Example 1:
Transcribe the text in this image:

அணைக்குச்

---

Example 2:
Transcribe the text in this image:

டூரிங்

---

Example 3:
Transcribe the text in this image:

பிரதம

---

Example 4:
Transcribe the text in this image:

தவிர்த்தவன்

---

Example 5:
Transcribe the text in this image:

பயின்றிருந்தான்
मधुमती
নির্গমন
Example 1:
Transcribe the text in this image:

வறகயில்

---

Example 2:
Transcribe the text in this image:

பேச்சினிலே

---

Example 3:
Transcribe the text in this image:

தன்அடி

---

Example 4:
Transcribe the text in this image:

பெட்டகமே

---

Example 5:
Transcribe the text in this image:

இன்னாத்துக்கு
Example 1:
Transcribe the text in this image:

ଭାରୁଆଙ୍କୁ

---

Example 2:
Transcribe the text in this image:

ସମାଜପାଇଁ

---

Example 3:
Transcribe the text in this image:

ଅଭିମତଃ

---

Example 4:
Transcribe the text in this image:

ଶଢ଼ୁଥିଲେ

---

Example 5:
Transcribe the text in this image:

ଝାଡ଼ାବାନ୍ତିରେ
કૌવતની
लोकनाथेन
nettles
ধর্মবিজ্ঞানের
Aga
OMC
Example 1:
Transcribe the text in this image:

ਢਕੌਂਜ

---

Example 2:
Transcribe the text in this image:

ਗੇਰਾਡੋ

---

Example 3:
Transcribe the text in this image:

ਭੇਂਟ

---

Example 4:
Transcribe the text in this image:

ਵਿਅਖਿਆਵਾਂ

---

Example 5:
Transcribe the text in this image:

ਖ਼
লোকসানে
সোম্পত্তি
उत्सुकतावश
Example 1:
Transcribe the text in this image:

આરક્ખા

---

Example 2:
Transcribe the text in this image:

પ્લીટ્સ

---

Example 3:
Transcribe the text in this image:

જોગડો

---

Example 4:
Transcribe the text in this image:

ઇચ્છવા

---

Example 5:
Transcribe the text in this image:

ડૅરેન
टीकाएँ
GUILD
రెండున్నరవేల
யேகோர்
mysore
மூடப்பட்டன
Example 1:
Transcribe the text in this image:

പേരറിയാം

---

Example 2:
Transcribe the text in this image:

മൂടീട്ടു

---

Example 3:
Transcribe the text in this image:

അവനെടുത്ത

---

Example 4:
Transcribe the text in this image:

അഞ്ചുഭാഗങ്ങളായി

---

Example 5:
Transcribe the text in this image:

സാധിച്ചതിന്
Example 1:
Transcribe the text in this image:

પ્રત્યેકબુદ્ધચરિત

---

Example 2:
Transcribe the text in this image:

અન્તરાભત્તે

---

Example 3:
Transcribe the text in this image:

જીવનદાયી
=-=-=
**PROBLEM REQUIREMENTS**.
Write out all the records above again, exactly as they stand.

**EXERCISE RESPONSE**.
Example 1:
Transcribe the text in this image:

அணைக்குச்

---

Example 2:
Transcribe the text in this image:

டூரிங்

---

Example 3:
Transcribe the text in this image:

பிரதம

---

Example 4:
Transcribe the text in this image:

தவிர்த்தவன்

---

Example 5:
Transcribe the text in this image:

பயின்றிருந்தான்
मधुमती
নির্গমন
Example 1:
Transcribe the text in this image:

வறகயில்

---

Example 2:
Transcribe the text in this image:

பேச்சினிலே

---

Example 3:
Transcribe the text in this image:

தன்அடி

---

Example 4:
Transcribe the text in this image:

பெட்டகமே

---

Example 5:
Transcribe the text in this image:

இன்னாத்துக்கு
Example 1:
Transcribe the text in this image:

ଭାରୁଆଙ୍କୁ

---

Example 2:
Transcribe the text in this image:

ସମାଜପାଇଁ

---

Example 3:
Transcribe the text in this image:

ଅଭିମତଃ

---

Example 4:
Transcribe the text in this image:

ଶଢ଼ୁଥିଲେ

---

Example 5:
Transcribe the text in this image:

ଝାଡ଼ାବାନ୍ତିରେ
કૌવતની
लोकनाथेन
nettles
ধর্মবিজ্ঞানের
Aga
OMC
Example 1:
Transcribe the text in this image:

ਢਕੌਂਜ

---

Example 2:
Transcribe the text in this image:

ਗੇਰਾਡੋ

---

Example 3:
Transcribe the text in this image:

ਭੇਂਟ

---

Example 4:
Transcribe the text in this image:

ਵਿਅਖਿਆਵਾਂ

---

Example 5:
Transcribe the text in this image:

ਖ਼
লোকসানে
সোম্পত্তি
उत्सुकतावश
Example 1:
Transcribe the text in this image:

આરક્ખા

---

Example 2:
Transcribe the text in this image:

પ્લીટ્સ

---

Example 3:
Transcribe the text in this image:

જોગડો

---

Example 4:
Transcribe the text in this image:

ઇચ્છવા

---

Example 5:
Transcribe the text in this image:

ડૅરેન
टीकाएँ
GUILD
రెండున్నరవేల
யேகோர்
mysore
மூடப்பட்டன
Example 1:
Transcribe the text in this image:

പേരറിയാം

---

Example 2:
Transcribe the text in this image:

മൂടീട്ടു

---

Example 3:
Transcribe the text in this image:

അവനെടുത്ത

---

Example 4:
Transcribe the text in this image:

അഞ്ചുഭാഗങ്ങളായി

---

Example 5:
Transcribe the text in this image:

സാധിച്ചതിന്
Example 1:
Transcribe the text in this image:

પ્રત્યેકબુદ્ધચરિત

---

Example 2:
Transcribe the text in this image:

અન્તરાભત્તે

---

Example 3:
Transcribe the text in this image:

જીવનદાયી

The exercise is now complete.